WHAT YOU NEED TO DO.
(a) According to the article on smartphones and gaming, what percentage of Americans use their smartphones while watching TV?
(b) Please output the passage from the article on smartphones and gaming, starting with "If you find" and going on through "thing you needed.".
(c) Pick up the article on smartphones and gaming after its last sentence and continue writing it.

TEXT SECTION.
========================

Your smartphone may be your console's best friend

Phones and video games might just be the next peanut butter and jelly.

If you find yourself fiddling with your smartphone or tablet while watching TV, you're not alone: According to an infographic put together by Uberflip earlier this year, 80 percent of Americans use their smartphones while watching TV. What are people doing on their phones when they could be watching Game of Thrones? They're engaging in social media and shopping online. Now game developers are looking to bring a similar experience to future video games and consoles.

For years, gaming was a largely single-screen activity. Most of the time, you'd hunker down in front of a TV or monitor, only occasionally glancing away to consult strategy guides or use the restroom. All of your game info was on a single screen, and this arrangement would often result in cluttered interfaces or force you to dig through dozens of menus to find the one thing you needed.

========================

MATERIAL SUPPLIED.

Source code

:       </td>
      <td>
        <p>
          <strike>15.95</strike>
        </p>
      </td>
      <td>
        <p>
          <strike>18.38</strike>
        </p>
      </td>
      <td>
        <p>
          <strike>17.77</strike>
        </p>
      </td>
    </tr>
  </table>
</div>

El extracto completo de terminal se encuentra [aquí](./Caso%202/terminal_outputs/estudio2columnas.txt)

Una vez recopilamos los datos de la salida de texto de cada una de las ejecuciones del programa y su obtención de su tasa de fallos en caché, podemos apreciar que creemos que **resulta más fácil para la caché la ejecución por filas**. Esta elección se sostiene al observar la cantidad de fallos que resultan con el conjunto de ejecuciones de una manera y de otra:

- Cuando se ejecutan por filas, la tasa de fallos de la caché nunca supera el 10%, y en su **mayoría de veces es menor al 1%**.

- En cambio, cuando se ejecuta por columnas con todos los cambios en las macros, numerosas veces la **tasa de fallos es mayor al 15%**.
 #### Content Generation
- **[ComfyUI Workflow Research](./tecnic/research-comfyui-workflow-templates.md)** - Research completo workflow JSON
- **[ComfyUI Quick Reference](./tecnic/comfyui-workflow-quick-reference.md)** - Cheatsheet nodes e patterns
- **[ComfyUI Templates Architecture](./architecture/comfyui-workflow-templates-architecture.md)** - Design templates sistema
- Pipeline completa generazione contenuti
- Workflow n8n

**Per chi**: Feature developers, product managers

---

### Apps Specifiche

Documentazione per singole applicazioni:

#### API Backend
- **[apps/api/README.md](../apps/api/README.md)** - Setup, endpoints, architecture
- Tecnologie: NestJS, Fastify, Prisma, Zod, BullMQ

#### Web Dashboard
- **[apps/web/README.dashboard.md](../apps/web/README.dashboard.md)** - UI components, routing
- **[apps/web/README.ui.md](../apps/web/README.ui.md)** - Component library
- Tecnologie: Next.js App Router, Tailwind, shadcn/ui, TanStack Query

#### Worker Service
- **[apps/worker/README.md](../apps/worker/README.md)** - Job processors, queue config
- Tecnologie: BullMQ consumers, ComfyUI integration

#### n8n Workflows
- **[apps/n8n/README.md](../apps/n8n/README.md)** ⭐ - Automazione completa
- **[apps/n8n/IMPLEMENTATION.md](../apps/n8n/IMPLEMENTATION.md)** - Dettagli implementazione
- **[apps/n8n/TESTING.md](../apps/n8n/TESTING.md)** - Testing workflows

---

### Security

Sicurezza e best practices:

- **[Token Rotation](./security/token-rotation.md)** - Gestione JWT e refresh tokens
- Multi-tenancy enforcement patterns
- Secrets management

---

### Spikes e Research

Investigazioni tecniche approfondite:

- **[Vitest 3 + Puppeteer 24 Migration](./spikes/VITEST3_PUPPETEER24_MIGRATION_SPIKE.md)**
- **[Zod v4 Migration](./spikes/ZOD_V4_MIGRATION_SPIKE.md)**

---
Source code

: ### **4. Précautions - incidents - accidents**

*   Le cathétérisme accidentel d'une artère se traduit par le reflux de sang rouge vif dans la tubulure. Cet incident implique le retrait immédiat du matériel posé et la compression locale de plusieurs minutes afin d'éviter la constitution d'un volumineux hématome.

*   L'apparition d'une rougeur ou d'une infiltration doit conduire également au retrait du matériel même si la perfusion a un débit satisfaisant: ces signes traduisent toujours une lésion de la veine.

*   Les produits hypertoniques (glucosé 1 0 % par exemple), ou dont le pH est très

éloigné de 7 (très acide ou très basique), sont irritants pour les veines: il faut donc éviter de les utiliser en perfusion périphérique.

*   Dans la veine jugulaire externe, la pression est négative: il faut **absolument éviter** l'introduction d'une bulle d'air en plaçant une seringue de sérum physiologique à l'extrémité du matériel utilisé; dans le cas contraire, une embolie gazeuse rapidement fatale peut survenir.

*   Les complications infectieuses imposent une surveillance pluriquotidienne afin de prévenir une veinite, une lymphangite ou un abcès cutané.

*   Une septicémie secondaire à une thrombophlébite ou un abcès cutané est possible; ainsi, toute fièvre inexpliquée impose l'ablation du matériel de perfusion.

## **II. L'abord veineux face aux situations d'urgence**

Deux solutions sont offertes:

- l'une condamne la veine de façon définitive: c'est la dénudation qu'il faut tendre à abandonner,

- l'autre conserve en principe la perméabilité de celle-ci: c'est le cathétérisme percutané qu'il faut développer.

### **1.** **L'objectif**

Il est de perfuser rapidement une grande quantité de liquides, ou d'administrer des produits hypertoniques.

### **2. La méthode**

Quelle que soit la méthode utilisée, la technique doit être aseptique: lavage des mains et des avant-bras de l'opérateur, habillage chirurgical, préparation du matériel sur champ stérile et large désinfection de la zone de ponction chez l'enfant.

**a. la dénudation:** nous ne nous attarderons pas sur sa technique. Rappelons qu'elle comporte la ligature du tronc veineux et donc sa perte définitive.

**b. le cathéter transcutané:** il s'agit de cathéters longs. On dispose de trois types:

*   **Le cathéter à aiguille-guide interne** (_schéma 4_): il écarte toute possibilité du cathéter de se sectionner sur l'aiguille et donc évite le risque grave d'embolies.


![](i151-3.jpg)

========================

ANSWERS BELOW.
(a) 80 percent

(b)
If you find yourself fiddling with your smartphone or tablet while watching TV, you're not alone: According to an infographic put together by Uberflip earlier this year, 80 percent of Americans use their smartphones while watching TV. What are people doing on their phones when they could be watching Game of Thrones? They're engaging in social media and shopping online. Now game developers are looking to bring a similar experience to future video games and consoles.

For years, gaming was a largely single-screen activity. Most of the time, you'd hunker down in front of a TV or monitor, only occasionally glancing away to consult strategy guides or use the restroom. All of your game info was on a single screen, and this arrangement would often result in cluttered interfaces or force you to dig through dozens of menus to find the one thing you needed.

(c)
When Microsoft pitched SmartGlass, a smartphone and tablet app that connects to your Xbox, at E3 2012, the company sought to solve these problems by adopting what people were already doing with their mobile devices while watching TV. Though not many games take advantage of SmartGlass functionality--currently only 8 games support the feature--Microsoft's competitors have taken note of the potential of SmartGlass, and the company remains optimistic for future multiscreen gaming.

And at this year's Game Developers Conference, Microsoft gave attendees a glimpse of how SmartGlass could fit into all sorts of games. One demo featured a poker game where each smartphone displayed that player's hand while the main TV screen showed the cards in play and each player's bet. The experience was reminiscent of how you can play Scrabble on iOS using an iPad as the main game board, but each player could use their own iPhone or iPod Touch as their tile racks.

Another demo centered around the upcoming Ninja Gaiden 3: Razor's Edge; the game's SmartGlass app tracked in-game achievements and brought up YouTube videos related to the player's current location in the game. Being able to find a walkthrough video for the area you're stuck in, without having to go searching for it, could help make games more accessible and more forgiving to new players.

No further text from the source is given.